Большой магазин занял девушек почти на два часа — набрав валяльной шерсти, они долго кружили вокруг полок с обычной, не заметив, как подошёл Люсин отец. Оля не сразу признала в кряжистом мужчине с набрякшими тенями под глазами домашнего тирана подруги. И первые же слова Анатолия Петровича: "Ну что, девоньки, поможете выбрать подарок?" как-то вдруг изменили весь его образ. Просто усталый человек, чрезмерно оберегающий своих любимых женщин, он не так уж и отличался от собственного Олиного отца. И вовсе не ворчливый, а требовательный. Пока выбирали шерсть для подарков, он немного пожурил Олю за неудачный выбор парня: "Мол, бросай его, раздолбая такого. Ненадёжный человечек-то". Пришлось ей признаваться, что Макс не её парень, а просто их подвёз. А у неё есть парень и еще дядюшка, дальний родственник, хоть и немногим старше, но сейчас гостит в Москве и присматривает за ней. И тут же "проболталась", что Люся пообещала её научить готовить пиццу, которой она уже собирается накормить и "дядюшку", и парня. И что они планируют вместе и повалять, и повязать... Оля только удивлялась себе, слушая, как с языка само собой слетает "милое девичье щебетанье". Откуда бы? С практически незнакомым человеком? Только то, как белеют костяшки на пальцах Люси, сжавших ручку тележки, не позволяло ей расслабиться и перестать развлекать её отца. Десятым чувством проснувшейся интуиции Оля понимала, что подруге необходима эта небольшая отдушина — возможность дружеских посиделок, одобренных родителями. И продолжала болтать, убеждённая, что, стоит им перейти на тему её собственных нужд, — и красноречие тут же улетучится туда, где оно и пребывало до сих пор — в некие неизведанные дали, оставив Олю заикаться на каждом слове, как и раньше.
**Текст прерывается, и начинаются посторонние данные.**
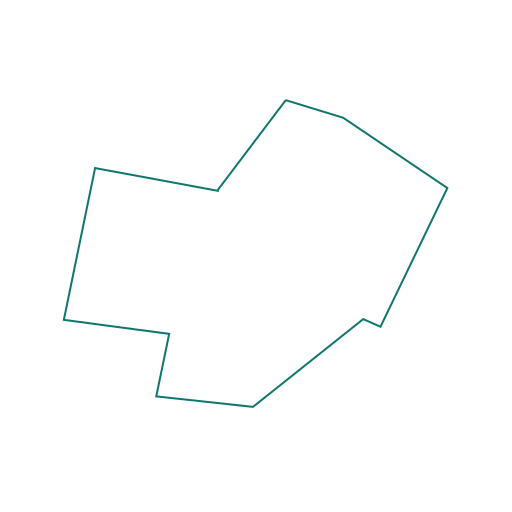 outline of Bois D'Inde, Soufrière, Saint Lucia, rotated 79°
{"feature_id": "8701671B31799938456205", "entity_name": "Bois D'Inde", "entity_type": "district", "adm_level": 2, "iso_a3": "LCA", "parent_name": "Saint Lucia", "parent_adm1": "Soufrière", "projection": "mercator", "projection_center": [-61.035, 13.837], "detail": "fine", "context": "isolated", "style": "outline", "palette": "teal", "viewbox_px": 512, "rotation_deg": 79, "n_neighbors": 0, "source": "geoboundaries", "source_scale": "gbopen_adm2", "svg_char_len": 355}
<svg xmlns="http://www.w3.org/2000/svg" viewBox="0 0 512 512"><g transform="rotate(79 256 256)"><path d="M225.8,55.2L136.9,144.1L108.5,197.5L108.8,197.2L184.0,281.0L184.7,281.1L139.0,397.2L282.0,456.8L315.9,356.1L374.8,380.7L402.9,289.8L403.5,287.7L338.4,162.8L349.2,147.3L346.9,145.6L225.8,55.2Z" fill="none" stroke="#0f766e" stroke-width="2"/></g></svg>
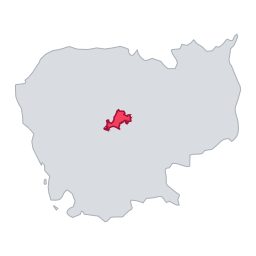 Kampong Svay, Kâmpóng Thum, Cambodia shown in context
{"feature_id": "14789045B4566000056462", "entity_name": "Kampong Svay", "entity_type": "district", "adm_level": 2, "iso_a3": "KHM", "parent_name": "Cambodia", "parent_adm1": "Kâmpóng Thum", "projection": "mercator", "projection_center": [104.694, 12.753], "detail": "fine", "context": "in_parent", "style": "filled", "palette": "rose", "viewbox_px": 256, "rotation_deg": 0, "n_neighbors": 0, "source": "geoboundaries", "source_scale": "gbopen_adm2", "svg_char_len": 6792}
<svg xmlns="http://www.w3.org/2000/svg" viewBox="0 0 256 256"><path d="M237.0,34.2L237.6,36.7L235.9,41.2L233.9,45.4L230.4,49.0L230.2,51.7L229.0,59.7L229.4,62.2L230.3,64.4L231.4,65.6L234.5,73.3L237.4,80.4L240.1,86.2L240.6,89.9L238.1,99.2L235.1,107.8L235.4,112.0L236.6,116.3L238.0,121.9L238.5,129.2L237.8,133.9L236.4,136.8L233.8,139.8L231.6,141.4L228.9,138.8L226.8,138.7L223.9,139.5L221.6,140.7L217.0,145.1L211.9,149.4L204.8,150.5L202.1,153.6L199.1,154.1L193.5,154.2L189.9,155.0L190.0,156.6L189.7,164.1L189.8,165.9L189.2,166.4L186.7,166.6L182.4,165.4L176.6,163.6L172.5,163.3L170.3,166.6L169.1,167.9L167.5,168.0L165.9,168.6L165.3,170.1L165.2,171.9L166.0,175.1L166.3,180.1L166.1,183.4L167.6,185.6L176.5,192.8L179.1,194.6L179.4,195.7L177.8,199.6L179.2,205.1L176.4,205.0L171.8,202.7L169.6,201.2L166.9,202.4L166.0,202.2L164.1,199.4L161.8,196.7L159.3,196.5L154.2,197.6L148.9,198.3L146.9,198.3L146.1,198.8L143.0,203.0L141.7,202.2L136.4,200.7L131.5,200.1L130.5,201.1L131.1,204.5L132.2,207.8L131.6,209.2L128.9,210.9L125.4,214.0L123.2,216.4L121.7,217.0L116.4,216.9L111.0,217.2L108.9,219.5L106.9,221.3L105.1,221.8L98.2,216.1L84.3,214.2L82.8,211.7L81.5,211.2L80.2,214.4L72.6,217.5L69.4,215.7L67.0,213.4L67.4,210.6L69.6,208.3L73.4,206.7L75.1,201.0L72.2,193.7L69.7,191.6L67.0,189.9L64.2,192.6L61.9,197.2L59.4,199.6L56.0,200.2L50.9,200.0L48.9,193.0L48.2,187.1L48.9,180.3L49.7,176.2L44.8,170.6L44.5,165.3L42.2,162.6L41.5,164.0L41.5,165.5L40.9,164.4L33.1,148.8L31.8,141.6L33.2,136.0L33.9,134.1L31.7,131.2L28.6,127.9L23.0,123.5L22.6,116.6L21.4,108.4L19.7,105.7L17.2,100.6L15.8,96.5L15.4,85.4L16.1,84.5L20.0,84.2L25.0,83.4L25.8,81.6L24.9,80.2L28.2,77.7L32.8,72.2L36.4,66.5L39.0,62.8L40.5,59.2L45.7,54.2L52.9,50.6L57.7,49.8L62.8,48.6L67.6,46.9L69.9,46.7L76.0,48.8L79.2,49.3L82.7,49.3L86.2,49.5L89.3,49.3L96.7,47.9L104.5,49.0L111.5,48.1L120.2,46.4L124.4,47.5L128.3,49.2L128.8,52.5L129.7,54.1L131.0,55.3L132.8,55.3L135.0,52.9L136.8,50.5L137.4,50.0L137.5,51.2L138.4,53.8L140.1,56.4L141.7,58.2L144.5,60.4L146.3,60.5L152.2,58.4L161.1,61.5L162.2,63.1L165.0,66.3L168.1,68.6L175.1,68.7L177.5,63.1L176.3,59.7L172.4,53.7L171.3,50.2L172.6,49.5L179.3,48.9L180.3,48.2L181.8,44.3L183.6,44.8L187.3,45.3L191.3,42.6L193.6,39.8L194.9,41.1L196.2,43.0L197.8,44.2L200.6,45.8L203.7,48.2L205.6,50.5L207.2,51.4L211.1,50.8L212.2,50.9L214.5,48.1L216.1,46.5L217.5,47.0L219.5,46.9L223.6,43.4L226.0,40.1L227.3,39.2L231.0,40.8L232.5,40.5L234.7,36.0L237.0,34.2ZM46.3,183.8L45.5,184.3L44.8,184.3L44.1,183.6L44.1,181.1L44.7,179.6L45.9,179.3L46.3,183.8ZM57.9,208.4L56.3,210.1L53.9,206.7L53.9,205.7L57.9,208.4Z" fill="#d9dde1" stroke="#a8b0b8" stroke-width="1"/><path d="M119.5,129.0L119.5,128.7L119.3,128.4L119.2,128.2L118.9,127.9L118.9,127.7L118.8,127.3L118.9,126.9L118.8,126.4L119.2,126.2L119.3,126.1L119.5,125.7L119.6,125.2L119.7,124.8L119.8,124.2L119.7,123.9L119.8,123.6L120.0,123.2L120.3,123.1L121.2,123.2L121.4,123.1L121.7,123.0L121.7,122.9L121.9,122.7L122.0,122.5L122.2,122.4L122.3,122.4L122.3,122.2L122.0,122.0L121.9,122.0L122.0,121.9L122.3,122.0L123.2,122.0L123.9,121.7L123.9,121.2L124.1,120.5L124.6,120.5L125.0,120.4L125.3,120.4L125.8,120.5L126.2,120.5L125.9,121.1L126.0,121.3L126.3,122.0L125.9,122.0L126.0,122.3L126.0,122.6L125.7,122.7L125.7,122.8L125.8,123.0L126.0,123.1L126.3,123.0L126.5,123.1L126.6,123.4L126.7,123.5L126.8,123.7L127.0,123.8L127.3,123.0L127.3,122.9L127.6,123.0L127.8,122.9L127.8,122.7L128.1,122.6L128.1,122.3L128.0,122.2L127.9,122.2L127.8,122.6L127.7,122.6L127.4,122.1L127.4,121.9L127.6,121.8L127.7,121.7L127.8,121.7L128.0,121.8L128.0,121.6L128.0,121.4L128.3,121.4L128.5,121.2L129.0,121.4L129.4,121.4L129.7,121.4L129.8,121.4L130.1,121.3L130.4,121.2L130.5,121.2L130.9,121.0L130.9,120.8L130.8,120.6L130.9,120.2L130.8,119.9L130.7,119.9L130.6,119.7L130.6,119.4L130.7,119.2L130.6,119.3L130.3,119.1L130.3,118.9L130.3,118.7L130.5,118.6L130.8,118.1L130.6,118.2L130.6,117.9L130.4,117.8L130.4,117.7L130.3,117.4L130.3,117.0L130.2,116.5L130.0,116.2L129.7,116.1L129.6,115.8L129.7,115.5L129.9,115.1L130.1,114.9L129.7,114.9L129.4,115.1L129.1,115.1L128.9,115.0L128.5,114.9L128.0,115.0L127.8,115.1L127.5,115.4L127.4,115.6L127.4,116.2L127.3,116.3L127.2,116.3L127.1,116.2L126.8,115.8L124.5,114.8L124.0,114.6L124.0,114.4L124.1,114.2L124.4,114.0L124.4,113.9L124.5,113.6L124.5,113.4L124.6,113.2L124.8,113.2L124.7,112.9L124.5,112.4L124.1,111.7L123.7,111.2L123.1,111.2L122.0,111.2L121.2,111.2L119.5,111.1L119.4,111.1L119.2,110.9L119.1,110.4L118.9,110.1L118.7,109.8L118.4,109.7L118.2,110.1L117.6,110.6L116.8,111.4L116.9,112.5L116.3,113.1L116.3,113.4L116.3,113.6L116.0,114.0L115.8,114.8L115.5,115.3L114.9,116.1L114.6,116.3L114.4,116.7L114.3,117.1L113.9,117.8L114.0,117.9L114.1,118.0L114.2,118.4L114.3,118.7L114.3,118.8L114.1,119.4L113.6,120.1L113.6,120.5L113.4,120.8L113.5,121.0L113.5,121.3L113.2,121.4L113.1,121.6L113.0,121.8L112.7,122.1L112.3,122.4L112.2,122.6L112.0,122.8L111.8,123.0L111.5,123.2L111.3,123.3L111.2,123.3L110.9,123.0L110.6,123.0L110.4,122.9L109.9,122.9L109.4,122.5L109.0,122.3L108.9,122.2L109.0,122.1L108.9,122.0L108.9,121.7L108.9,121.4L108.9,121.2L108.7,121.1L108.6,120.8L108.5,120.7L108.4,120.4L108.2,120.2L108.1,120.3L107.9,120.4L107.9,120.5L107.7,120.4L107.7,120.2L107.4,120.1L107.5,120.1L107.4,120.2L107.1,120.3L107.0,120.5L106.7,120.8L107.0,122.0L107.3,122.0L107.2,122.1L107.1,122.5L107.2,123.4L107.3,123.5L107.2,123.6L107.2,123.8L107.2,124.1L107.2,124.3L107.0,124.9L106.9,125.5L106.7,125.8L106.8,125.9L106.7,125.9L106.5,126.0L106.4,126.1L106.3,126.3L106.0,126.5L106.4,126.8L106.2,126.8L106.4,126.9L106.5,127.1L106.9,127.4L106.8,127.1L107.0,127.4L107.1,127.5L107.6,127.8L107.6,128.1L107.7,128.3L107.6,128.6L107.5,128.9L107.4,128.9L107.2,129.0L107.1,128.9L106.9,129.0L106.9,128.9L106.7,128.8L106.7,129.0L106.3,128.9L106.3,129.1L106.1,128.9L105.9,128.9L105.9,128.7L105.7,128.6L105.3,128.6L105.3,128.8L105.2,128.6L104.9,128.3L104.9,128.2L104.7,128.2L104.3,128.2L104.2,128.3L104.1,128.5L104.2,129.0L104.3,129.1L104.5,129.2L105.0,129.4L105.3,129.5L105.1,129.2L104.6,128.9L104.6,128.7L105.1,129.1L105.1,128.9L105.3,129.2L105.7,129.4L105.9,129.6L106.0,129.5L106.2,129.8L106.3,129.8L106.6,129.8L106.8,129.7L107.1,129.5L107.2,129.4L107.3,129.3L107.5,129.3L107.7,129.2L108.1,129.2L108.0,129.3L108.3,129.5L108.2,129.5L108.0,129.8L107.9,129.8L108.0,129.7L107.9,129.6L107.7,129.6L107.9,130.0L108.2,130.0L108.3,130.1L108.5,129.7L108.6,129.4L108.8,129.2L108.9,128.8L108.9,128.5L108.7,128.3L108.8,128.3L109.0,128.2L109.7,127.6L110.1,127.3L110.3,127.3L110.7,127.1L111.2,126.9L111.7,126.8L111.9,126.7L112.2,126.5L112.4,126.4L112.8,126.5L113.7,126.2L114.7,126.7L114.9,126.8L115.4,127.0L115.8,127.1L116.6,127.4L117.0,127.7L117.4,128.0L117.5,128.0L117.8,128.3L118.7,128.7L119.5,129.0ZM107.6,129.5L107.6,129.4L107.4,129.4L107.4,129.5L107.8,130.0L107.8,129.8L107.6,129.6L107.6,129.5Z" fill="#f43f5e" stroke="#9f1239" stroke-width="1.5"/></svg>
Итогом этой "поездки по магазинам" неожиданно стал карт-бланш, выданный им Анатолием Петровичем, на занятия любым рукоделием у Оли дома. И угроза прийти попробовать первую Ольгину пиццу.
...
"Что-то я становлюсь какой-то изнеженной барышней, — сыронизировала Оля, захлопнув дверь плечом и из последних сил стаскивая пуховик. — И до дома довезли. И сумку донесли. А ноги всё равно не держат".
Надо отдать должное Анатолию Петровичу — он не спрашивал, надо ли её подвозить, а усадил в машину настолько красноречивым жестом, что духа возразить не хватило. Да и Люся улучила момент, пока он выбрасывал напиханные под дворник рекламки, чтобы шепнуть, что отказываться бесполезно. Так же, втроём, они поднялись на Олин этаж и там тепло попрощались.
И только теперь, закрыв дверь, Оля смогла "отпустить лицо". Но вместе с тем в ней расслабилась и пружина вихря, дрогнула созданная им стенка и, когда она наклонилась снять уггишки, насыпала в глаза чёрных точек.